Nos citoyens attendent en effet un traitement plus égalitaire, qu’ils habitent en banlieue, à Paris ou dans les campagnes. Je suis convaincu que l’unité nationale peut s’appuyer sur les spécificités territoriales du pays, en partant des énergies internes à chaque territoire. Le temps est à l’audace dans la manière de révéler tout ce potentiel.

 

« Nos citoyens attendent en effet un traitement
plus égalitaire, qu’ils habitent en banlieue, à Paris
ou dans les campagnes »

 

Les journalistes ont toujours écrit que vous étiez « Macron compatible ». Et on apprend que vous venez de ré-adhérer au Parti communiste français. Quelle est la logique ?

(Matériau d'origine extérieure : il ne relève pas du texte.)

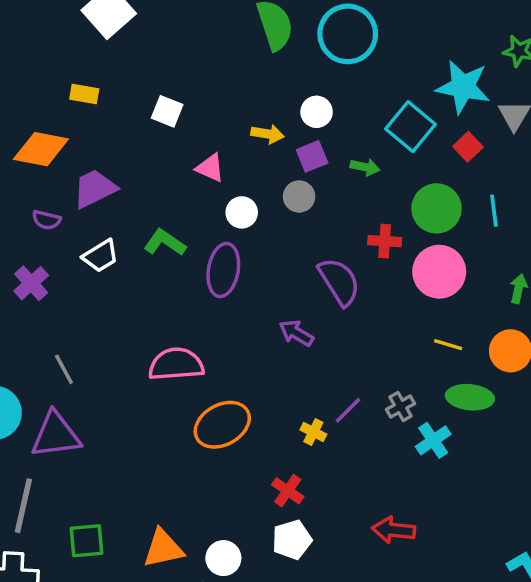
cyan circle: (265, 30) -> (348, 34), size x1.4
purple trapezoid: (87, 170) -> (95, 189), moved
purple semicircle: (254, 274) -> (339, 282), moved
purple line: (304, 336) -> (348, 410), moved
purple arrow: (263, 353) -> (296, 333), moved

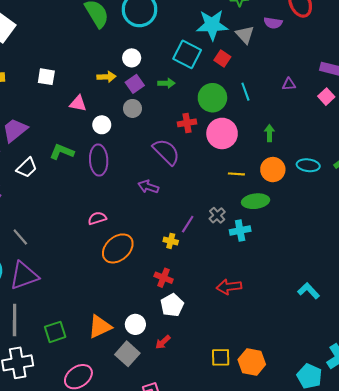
pink semicircle: (176, 364) -> (97, 218), moved, size x0.6
cyan cross: (433, 440) -> (240, 230), turned 36

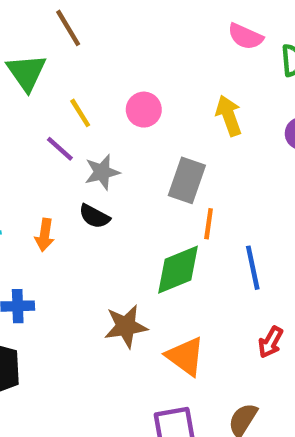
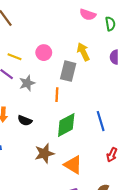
yellow line: (80, 113) -> (15, 57), turned -32
gray rectangle: (187, 180) -> (68, 71), moved
black semicircle: (94, 216) -> (25, 120), moved
orange line: (209, 224) -> (57, 95), moved

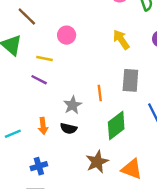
pink circle: (44, 53) -> (67, 35), moved
gray rectangle: (68, 71) -> (130, 80), moved
gray star: (27, 83) -> (73, 105), moved

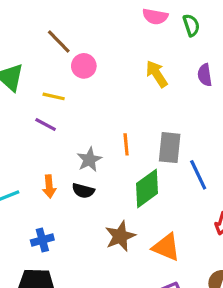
brown line: (27, 16) -> (59, 41), moved
gray rectangle: (130, 80) -> (170, 148), moved

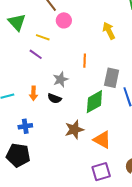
orange line: (126, 144) -> (85, 61), moved

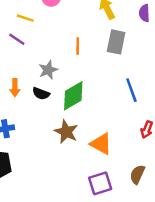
gray rectangle: (112, 78) -> (116, 42), moved
green diamond: (94, 102) -> (73, 96), moved
brown star: (74, 130) -> (66, 132), turned -30

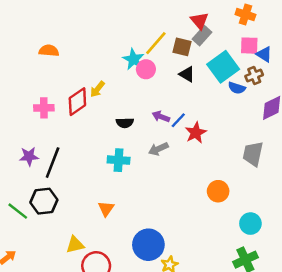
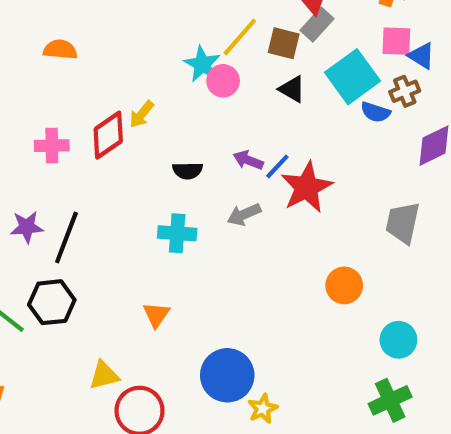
red star: (196, 133) -> (307, 187), size x1.4

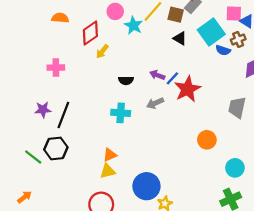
pink circle: (223, 81) -> (115, 11), moved
red diamond: (108, 135) -> (90, 33), moved
orange triangle: (156, 315) -> (110, 155), turned 32
yellow triangle: (104, 375) -> (108, 171), moved

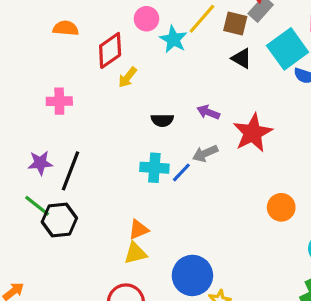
blue line: (172, 78) -> (181, 172), moved
green line: (33, 157) -> (37, 206), moved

Je ne regrette pas d’avoir appelé à voter Emmanuel Macron dès le premier tour de l’élection présidentielle. J’étais, et je reste convaincu, que le temps des partis traditionnels est fini et qu’il faut accompagner les alternatives politiques les plus crédibles. D’ailleurs, En Marche comme la France insoumise s’apparentent plus à des réseaux qu’à des formations politiques au sens classique du terme. Je trouvais qu’Emmanuel Macron, comme Benoît Hamon dans un autre genre, posait bien les problèmes dans le cadre contemporain de l’évolution de notre société.

 

Lire aussi : Pourquoi la politique de la ville continue de patiner malgré tout

 

Je n’ai jamais été dans l’opposition radicale. J’ai critiqué le projet de loi sur l’immigration, sur la loi Travail… J’ai toujours partagé les constats du Parti communiste sur l’état du pays. D’ailleurs, je travaille désormais plus sur la notion de commun, sans le « isme » à la fin qui a fait tant de mal à ma formation originaire.

 

Qu’est-ce à dire ?

Je travaille à la rédaction d’un livre sur cette notion de commun, sur sa valorisation. Sur tous les sujets qui mettent en péril l’avenir de notre planète, la création du commun, qui préserve au mieux les attentes primaires de tous, est le seul chemin qui mène vers un vivre-ensemble durable.